Nobody is going to tell you their "business model" unless it's something obvious and very hard to replicate. As for inspiration, go for a walk around the shops. You'll get a much better perspective than what you see online. Also try to do partnerships... Ten people working together can do 100 times more than what you can do on your own.


----------



## LancerFlorida (Mar 20, 2018)

The right answer to your question requires more information.
#1. Who is your ideal customer? Everyone is the worst possible answer.
#2. What is the scale of the business you see? Only big runs or POD also?
#3. Is the deliverable all inclusive or are you limiting your startup to white or light only?

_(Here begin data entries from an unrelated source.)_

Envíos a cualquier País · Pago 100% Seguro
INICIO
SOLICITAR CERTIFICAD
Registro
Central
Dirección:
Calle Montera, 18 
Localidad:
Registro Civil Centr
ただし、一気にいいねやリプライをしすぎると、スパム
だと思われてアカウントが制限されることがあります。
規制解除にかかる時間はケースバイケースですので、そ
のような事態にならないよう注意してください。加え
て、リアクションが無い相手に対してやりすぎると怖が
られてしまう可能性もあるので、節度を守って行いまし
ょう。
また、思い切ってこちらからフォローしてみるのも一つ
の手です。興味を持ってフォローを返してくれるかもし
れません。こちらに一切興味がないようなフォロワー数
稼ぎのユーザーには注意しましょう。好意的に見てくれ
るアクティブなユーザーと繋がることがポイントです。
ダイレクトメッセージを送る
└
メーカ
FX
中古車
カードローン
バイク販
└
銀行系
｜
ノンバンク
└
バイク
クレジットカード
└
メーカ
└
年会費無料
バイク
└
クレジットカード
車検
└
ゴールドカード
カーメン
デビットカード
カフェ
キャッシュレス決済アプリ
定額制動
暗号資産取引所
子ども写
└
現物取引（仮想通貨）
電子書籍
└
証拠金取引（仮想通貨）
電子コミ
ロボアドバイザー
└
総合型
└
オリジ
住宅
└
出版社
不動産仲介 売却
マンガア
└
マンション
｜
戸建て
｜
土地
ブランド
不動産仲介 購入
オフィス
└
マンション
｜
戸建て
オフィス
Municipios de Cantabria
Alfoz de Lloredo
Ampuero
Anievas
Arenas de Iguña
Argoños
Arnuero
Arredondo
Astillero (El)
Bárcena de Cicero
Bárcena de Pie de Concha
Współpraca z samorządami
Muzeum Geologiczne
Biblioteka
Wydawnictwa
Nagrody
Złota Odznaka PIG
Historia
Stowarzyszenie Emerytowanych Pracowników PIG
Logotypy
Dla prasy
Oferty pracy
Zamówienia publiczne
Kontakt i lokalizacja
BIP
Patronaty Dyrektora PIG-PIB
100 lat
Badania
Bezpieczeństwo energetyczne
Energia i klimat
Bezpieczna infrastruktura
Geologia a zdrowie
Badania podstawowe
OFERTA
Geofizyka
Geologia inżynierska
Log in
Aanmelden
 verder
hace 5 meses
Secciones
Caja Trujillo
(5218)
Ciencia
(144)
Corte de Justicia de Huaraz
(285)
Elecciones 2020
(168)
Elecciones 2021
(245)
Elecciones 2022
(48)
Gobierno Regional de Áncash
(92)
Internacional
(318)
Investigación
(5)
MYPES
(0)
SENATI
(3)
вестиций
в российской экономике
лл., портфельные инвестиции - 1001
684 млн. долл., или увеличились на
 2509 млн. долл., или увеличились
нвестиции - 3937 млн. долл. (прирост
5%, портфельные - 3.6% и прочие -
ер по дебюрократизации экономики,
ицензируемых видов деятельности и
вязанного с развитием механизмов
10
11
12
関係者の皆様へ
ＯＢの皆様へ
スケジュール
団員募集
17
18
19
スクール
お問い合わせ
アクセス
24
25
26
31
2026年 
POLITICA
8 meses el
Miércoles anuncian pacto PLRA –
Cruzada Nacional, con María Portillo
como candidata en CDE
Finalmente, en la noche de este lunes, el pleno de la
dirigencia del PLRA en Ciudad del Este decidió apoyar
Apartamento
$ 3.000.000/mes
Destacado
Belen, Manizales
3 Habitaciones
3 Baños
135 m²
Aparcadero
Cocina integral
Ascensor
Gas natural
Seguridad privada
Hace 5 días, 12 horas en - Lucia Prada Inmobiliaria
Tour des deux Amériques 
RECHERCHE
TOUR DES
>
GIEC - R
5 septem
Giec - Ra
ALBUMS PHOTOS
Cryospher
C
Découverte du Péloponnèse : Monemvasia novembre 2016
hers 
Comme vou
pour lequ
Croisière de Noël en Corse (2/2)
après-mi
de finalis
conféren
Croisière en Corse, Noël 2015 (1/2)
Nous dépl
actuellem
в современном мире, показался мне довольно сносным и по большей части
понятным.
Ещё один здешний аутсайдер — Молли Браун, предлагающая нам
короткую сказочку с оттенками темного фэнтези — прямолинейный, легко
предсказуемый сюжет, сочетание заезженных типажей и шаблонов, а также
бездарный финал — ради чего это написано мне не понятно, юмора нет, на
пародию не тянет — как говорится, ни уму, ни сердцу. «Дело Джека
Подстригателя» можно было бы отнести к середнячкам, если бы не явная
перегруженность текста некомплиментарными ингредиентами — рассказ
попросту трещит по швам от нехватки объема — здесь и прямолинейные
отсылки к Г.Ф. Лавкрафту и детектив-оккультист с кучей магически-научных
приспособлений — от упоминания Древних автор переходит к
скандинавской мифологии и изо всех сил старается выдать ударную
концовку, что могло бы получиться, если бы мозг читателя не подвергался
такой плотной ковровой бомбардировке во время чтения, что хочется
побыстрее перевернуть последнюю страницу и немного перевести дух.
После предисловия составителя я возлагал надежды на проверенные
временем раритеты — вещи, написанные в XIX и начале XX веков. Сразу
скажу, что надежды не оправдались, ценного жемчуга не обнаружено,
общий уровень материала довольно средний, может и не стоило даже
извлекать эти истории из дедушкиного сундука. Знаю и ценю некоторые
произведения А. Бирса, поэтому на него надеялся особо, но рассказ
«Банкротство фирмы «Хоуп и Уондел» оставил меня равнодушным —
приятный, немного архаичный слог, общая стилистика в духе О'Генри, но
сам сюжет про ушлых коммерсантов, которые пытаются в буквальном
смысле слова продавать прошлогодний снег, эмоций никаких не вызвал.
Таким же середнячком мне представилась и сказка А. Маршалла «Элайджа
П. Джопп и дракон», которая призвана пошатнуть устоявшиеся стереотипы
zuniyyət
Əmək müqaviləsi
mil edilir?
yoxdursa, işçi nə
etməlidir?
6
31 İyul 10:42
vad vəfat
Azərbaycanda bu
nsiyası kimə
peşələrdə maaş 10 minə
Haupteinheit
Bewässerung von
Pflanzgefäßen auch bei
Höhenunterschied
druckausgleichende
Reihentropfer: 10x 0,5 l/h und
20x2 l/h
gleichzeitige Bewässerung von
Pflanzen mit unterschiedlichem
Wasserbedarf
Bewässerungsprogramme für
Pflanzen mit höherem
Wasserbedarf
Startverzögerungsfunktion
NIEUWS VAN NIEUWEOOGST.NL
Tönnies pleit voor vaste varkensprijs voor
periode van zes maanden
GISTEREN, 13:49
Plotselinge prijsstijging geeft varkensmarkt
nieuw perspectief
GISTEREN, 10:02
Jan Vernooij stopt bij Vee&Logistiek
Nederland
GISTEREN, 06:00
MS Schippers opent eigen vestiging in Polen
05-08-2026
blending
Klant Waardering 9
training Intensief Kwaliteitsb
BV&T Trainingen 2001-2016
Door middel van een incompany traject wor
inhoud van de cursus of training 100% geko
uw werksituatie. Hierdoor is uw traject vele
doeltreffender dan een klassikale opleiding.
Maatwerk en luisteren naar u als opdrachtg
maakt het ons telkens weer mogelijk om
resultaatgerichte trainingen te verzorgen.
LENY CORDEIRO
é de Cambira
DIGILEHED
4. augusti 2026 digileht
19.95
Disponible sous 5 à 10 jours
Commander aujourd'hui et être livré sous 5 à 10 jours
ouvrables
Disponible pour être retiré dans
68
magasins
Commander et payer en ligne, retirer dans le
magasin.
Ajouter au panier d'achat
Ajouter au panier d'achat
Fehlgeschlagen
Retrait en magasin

I would suggest crreating text and graphics that is CONTROVERSIAL.
What I mean is not to create hostility and diveision but engage in the conversation the ideal audience is already having already. You mention Sustainable....so "This is the only planet we have!" is the conversation they are having. However, this audience has one very big requiirement....they need assurance that the company they are giving their money to is Makng the world a better place." So create your 'Why' that makes them want to throw money at you. Ben and Jerry's is the classic example.

Last amazing factoid: Most of my business is B2B. NEarly 80% of all apparel is B2B. What I have discovered is most printers are so immersed IN their business they do not work ON their business. That means they are dinkering with printers and NOT selling to other businesses. GET OUT THERE. No one is selling them things from which they can make MONEY. Present your SOLUTION to their problem. 

Lastly, have a vision for your Why and the end product. HIRE marketing companies to create your web presence and traffic drivers. We are all tempted to dive into this "IN YOUR BUSINESS" activity when it should be hired out. Be the vision not the technician.


----------



## nlck (Jan 23, 2019)

LancerFlorida said:


> The right answer to your question requires more information.
> #1. Who is your ideal customer? Everyone is the worst possible answer.
> #2. What is the scale of the business you see? Only big runs or POD also?
> #3. Is the deliverable all inclusive or are you limiting your startup to white or light only?
> ...


Agree - Find a niche and succeed in that, then expand.


----------